Image: Classifying words as positive, neutral or negative in Machine Learning for Kids
Refer to the related lesson plan on the topic of Anti-bullying with AI and visit the My computer brain’s anti-bullying experiment to explore the inner workings of the AI for this scenario. It maps well to the ‘Make me Happy’ activity.
Have students share what they have learned about AI and how ‘smart’ a computer can be.
- Look at how the AI tool worked, compared with the program you created in Scratch.
- Could your program be improved to better mimic AI?
- How might companies use sentiment analysis to help them provide a useful service for their customers?
Why is this relevant?
This lesson focuses on:
- text recognition
- text classification.
Algorithms and programming are essential to developing machines powered by AI.
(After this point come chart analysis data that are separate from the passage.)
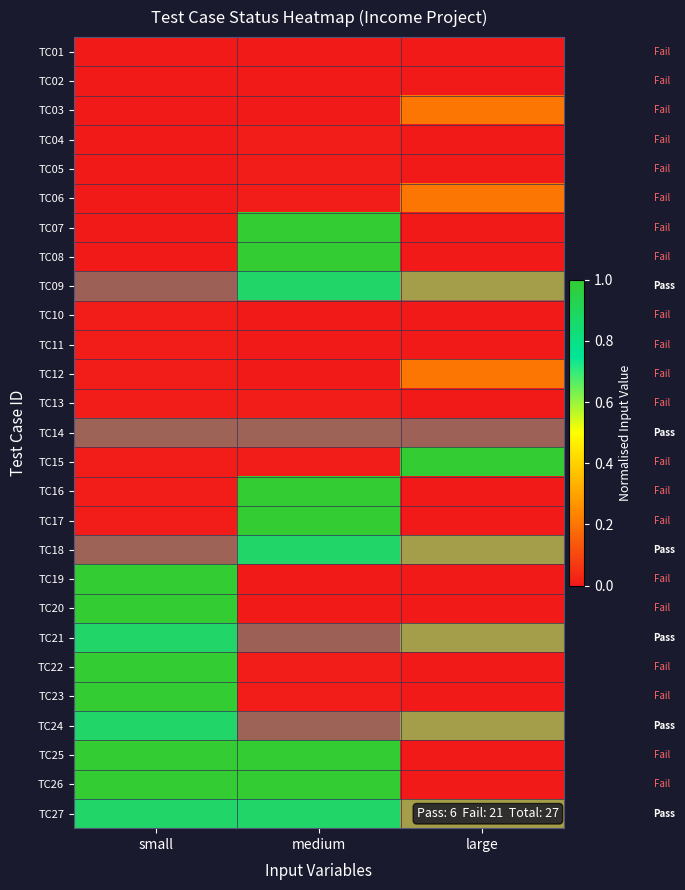

Reading left to right, extract all data points from this chart.

TC01: small=0.0	medium=0.0	large=0.0
TC02: small=0.0	medium=0.0	large=0.0
TC03: small=0.0	medium=0.0	large=0.2
TC04: small=0.0	medium=0.0	large=0.0
TC05: small=0.0	medium=0.0	large=0.0
TC06: small=0.0	medium=0.0	large=0.2
TC07: small=0.0	medium=1.0	large=0.0
TC08: small=0.0	medium=1.0	large=0.0
TC09: small=0.0	medium=1.0	large=0.2
TC10: small=0.0	medium=0.0	large=0.0
TC11: small=0.0	medium=0.0	large=0.0
TC12: small=0.0	medium=0.0	large=0.2
TC13: small=0.0	medium=0.0	large=0.0
TC14: small=0.0	medium=0.0	large=0.0
TC15: small=0.0	medium=0.0	large=1.0
TC16: small=0.0	medium=1.0	large=0.0
TC17: small=0.0	medium=1.0	large=0.0
TC18: small=0.0	medium=1.0	large=0.2
TC19: small=1.0	medium=0.0	large=0.0
TC20: small=1.0	medium=0.0	large=0.0
TC21: small=1.0	medium=0.0	large=0.2
TC22: small=1.0	medium=0.0	large=0.0
TC23: small=1.0	medium=0.0	large=0.0
TC24: small=1.0	medium=0.0	large=0.2
TC25: small=1.0	medium=1.0	large=0.0
TC26: small=1.0	medium=1.0	large=0.0
TC27: small=1.0	medium=1.0	large=0.2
In conventional programming, the computer is provided with a set of instructions for a defined set of scenarios. In this lesson, students hardcode a program that is based on identifying a word contained in the user’s input (string). If that word is recognised, then a particular response is given. Else provides a generic response.
The downside with this programming is that every possible option needs to be hardcoded to ensure the text is correctly categorised. Also, the order that the word appears in the text affects the categorising. In an AI, a similar problem arises. We need to teach the AI each individual word, however the AI is good at solving all sorts of word combinations. So, we really want to point out that the conventional programming method struggles with the myriad of possible word combinations. An AI-based tool using NLP is better able to provide a correct categorisation as it has been trained on large amounts of data.